BDT yani Bilişsel Davranışçı Terapi, Bilişsel terapiler ve Davranışsal terapilerin birleştirilerek oluşturulduğu terapi ekolüdür.
1980’li yıllarda İngiltere’de kuramcılar davranışların geçmişten edindiğimiz bilgiler ile ilişkili olabileceği düşüncesini savunmuşlardır. Ve bu düşünce etrafında şekillenen bir terapi ekolü oluşturmuşlardır.
BDT bireyin yalnızca davranışlarına ya da yalnızca düşüncelerine odaklanmaz. Düşüncelerinden etkilenerek şekillendirdiği davranışlarına odaklanır.
Kişinin düşünce kalıplarında değişiklikler yapılarak, davranış değişiklikleri sağlanabileceği ve hatta yeni davranışlar oluşturulabileceği öne sürülür.
BDT’ye göre düşünce, duygu ve davranışlarımız bir bütündür.
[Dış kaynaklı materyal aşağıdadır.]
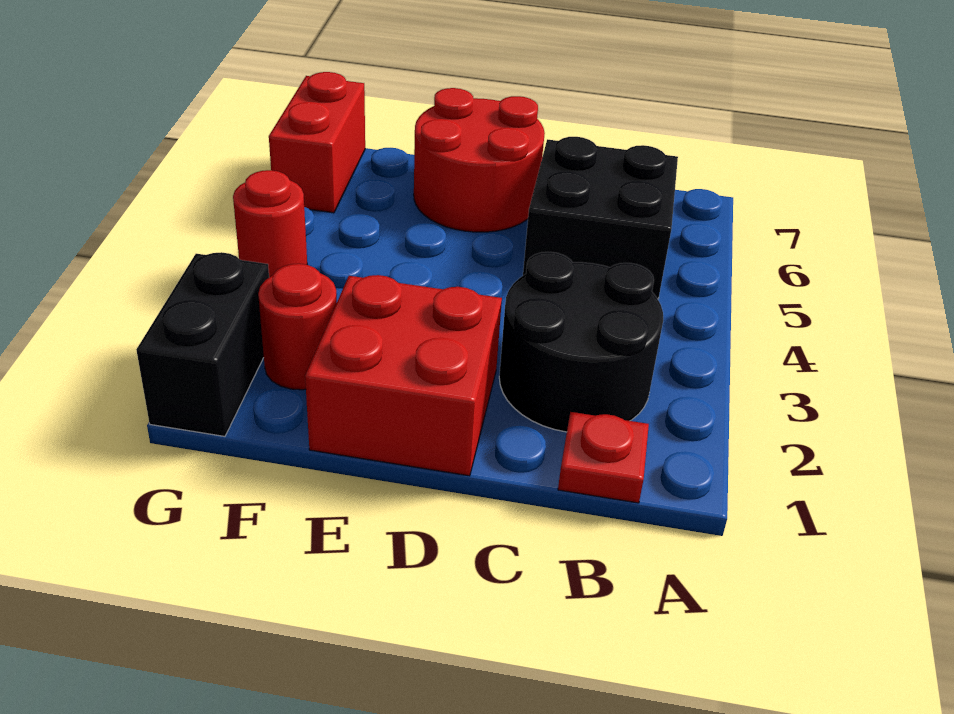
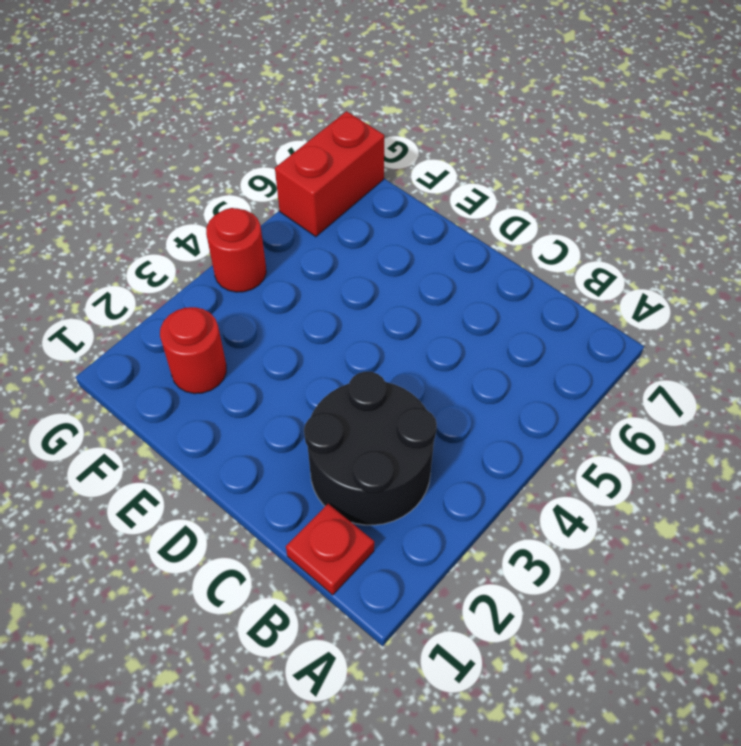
none -> black brick B5:C6 level 1
none -> red brick D1:E2 level 1

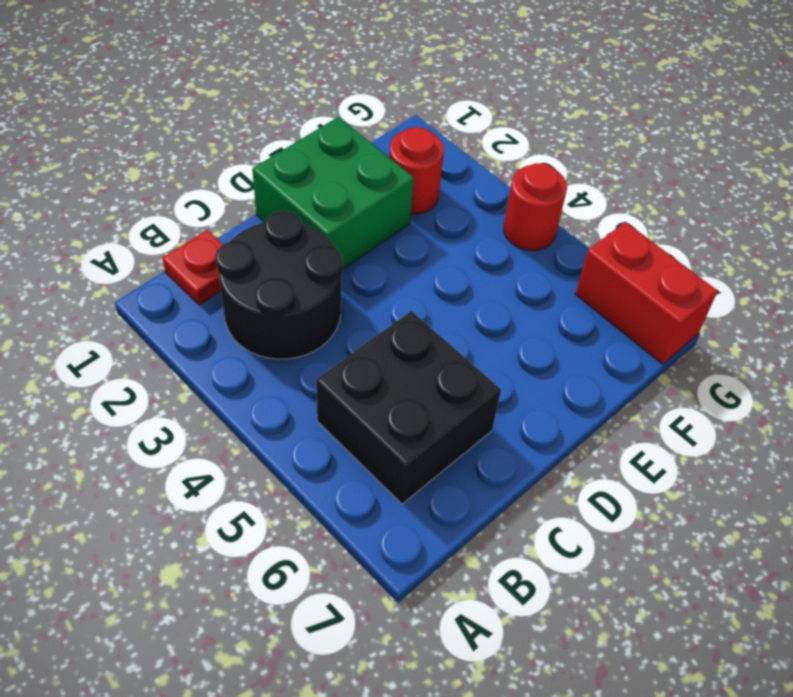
green brick D1:E2 level 1 -> red brick D1:E2 level 1
none -> red round brick D6:E7 level 1
none -> black brick G1:G2 level 1

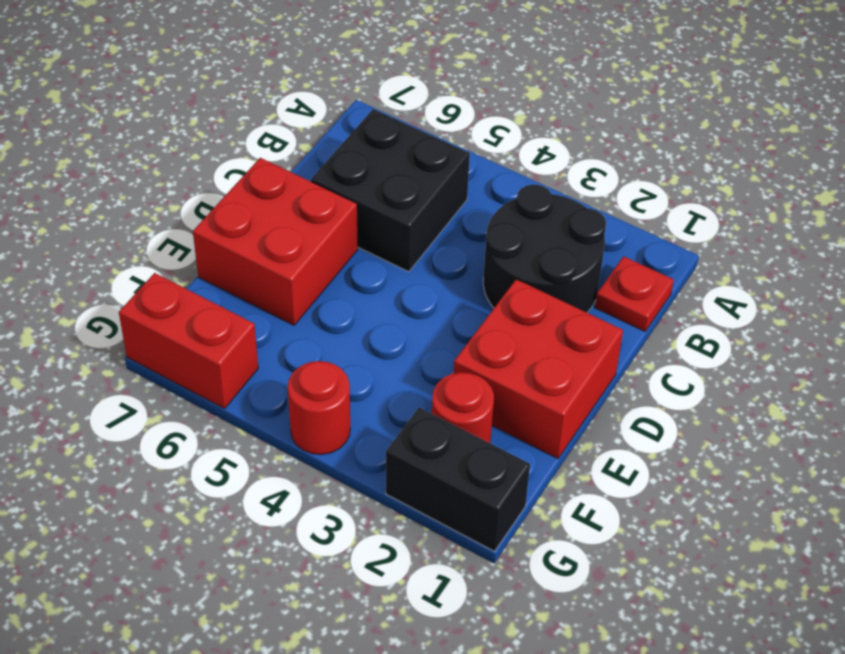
red brick D6:E7 level 1 -> red round brick D6:E7 level 1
Etkileşim halindedir. Bir olaya ilişkin düşüncemiz duygularımızın, duygularımız davranışlarımızın etkileyicisidir. Burada olaya ilişkin düşüncelerimiz (otomatik düşünce şeklinde ifade edilir) değiştirildiğinde duygu ve davranış değişikliği kendiliğinden gelecektir.
Depresyon başta olmak üzere, özgül fobi, sosyal fobi, TSSB, uyku bozuklukları, cinsel işlev bozuklukları, yeme bozuklukları gibi birçok sorun üzerinde etkinliği kanıtlanmış bir psikoterapi ekolü olarak bilinir.
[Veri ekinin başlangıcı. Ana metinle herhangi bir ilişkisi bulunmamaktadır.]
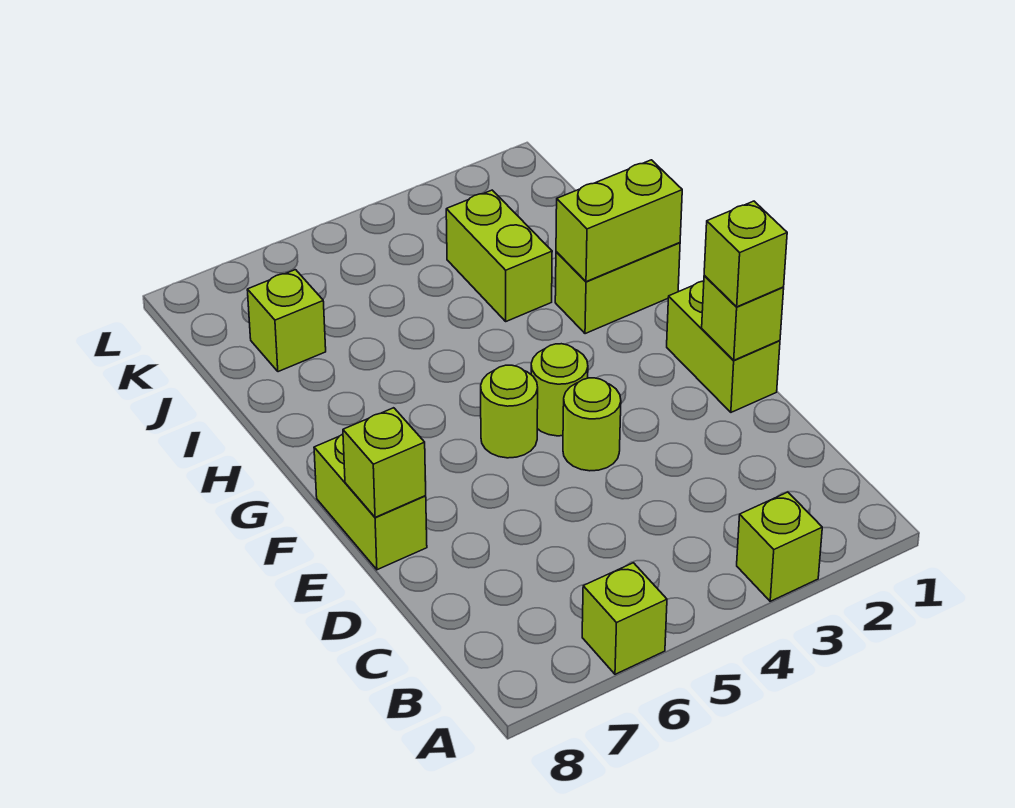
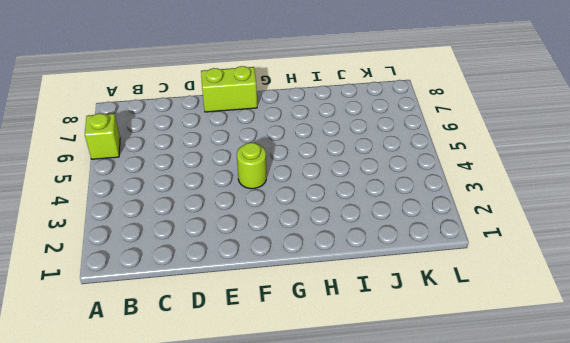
none -> lime brick A3 level 1
none -> lime brick E1:F1 level 1
none -> lime round brick E4 level 1

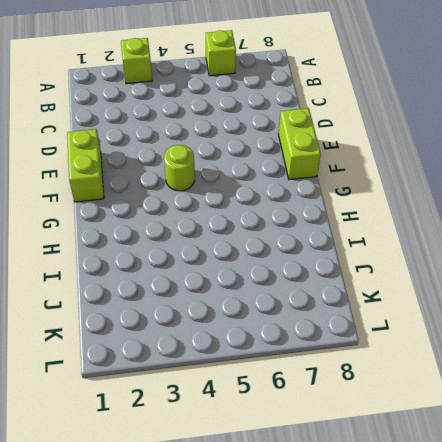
none -> lime round brick E4 level 1
none -> lime round brick F5 level 1
none -> lime brick H1:H2 level 1

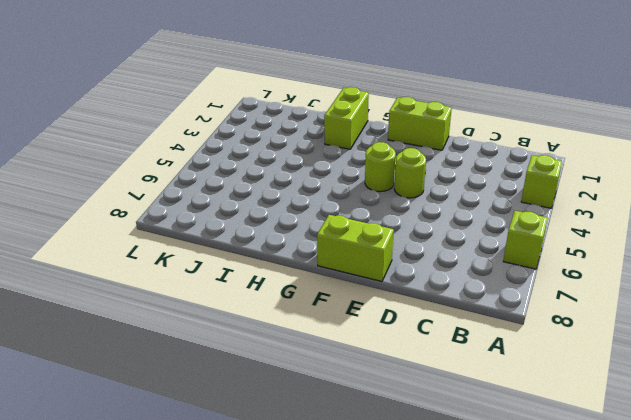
none -> lime round brick F5 level 1
none -> lime brick I3:J3 level 1
none -> lime brick J7 level 1

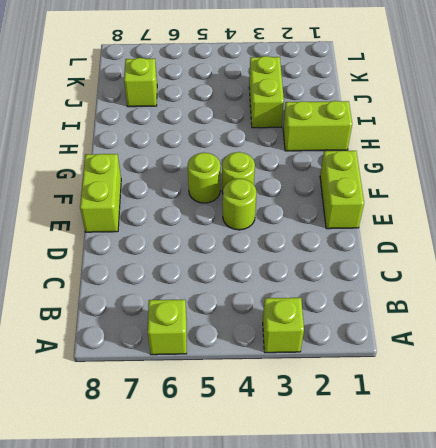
none -> lime brick E1 level 2
none -> lime brick E8 level 2
none -> lime brick H1:H2 level 2

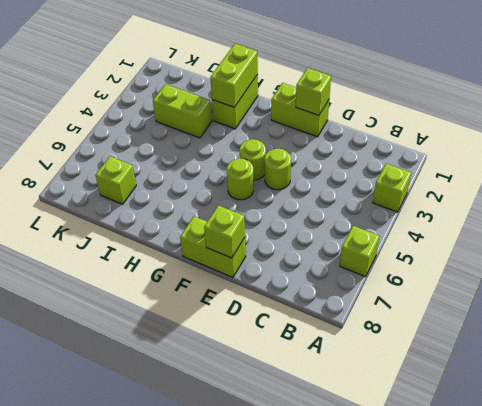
none -> lime brick E1 level 3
Bilişsel Davranışçı Terapi; duygu, düşünce ve davranışı bir yapbozu oluşturan parçalar olarak ayrıntılandırır. Tek tek parçaları inceleyerek yapbozun nasıl oluştuğu ve şekillendiğini keşfetme yöntemidir.
Çocuk/ergenlerde BDT’de ebeveynle birlikte çalışılarak, davranışı oluşturan parçalara yönelik farkındalık kazanmak ve resmin bütününü anlamak asıl amaçtır.
Ebeveynin sürece dahil olması oldukça önemlidir. Henüz yetişkin olamayan çocuk/ergen bireyin aileyi rol model alması beklenir. Bu sebeple ailenin tutum ve davranışına yönelik değişiklikler çocuk/ergen tarafından izlenip, sorunlu davranışa yönelik değişikliğe gidilmesini sağlayabilir.
Ebeveyn süreçte davranış değişikliğine giden çocuğa somut da ya soyut pekiştireçler verebilir. (Tuvaletini söyleyen çocuğa gülen yüz yapıştırması vermek, aferin demek)
Bu yüzden yetişkin öncesi yaş grubu ile çalışılırken, ebeveyn ve çocuk/ergen birlikte bu yöntemleri öğrenip, aile ortamında sürekli olarak hayata geçirebilir.
Bu yöntemle akran zorbalığı, yıkıcı duygu durum bozuklukları, fobiler, uyum sorunları, öfke sorunları, OKB, duygusal sorunlar, ilişkisel sorunlar ve travma gibi pek çok konu çözüme kavuşabilir.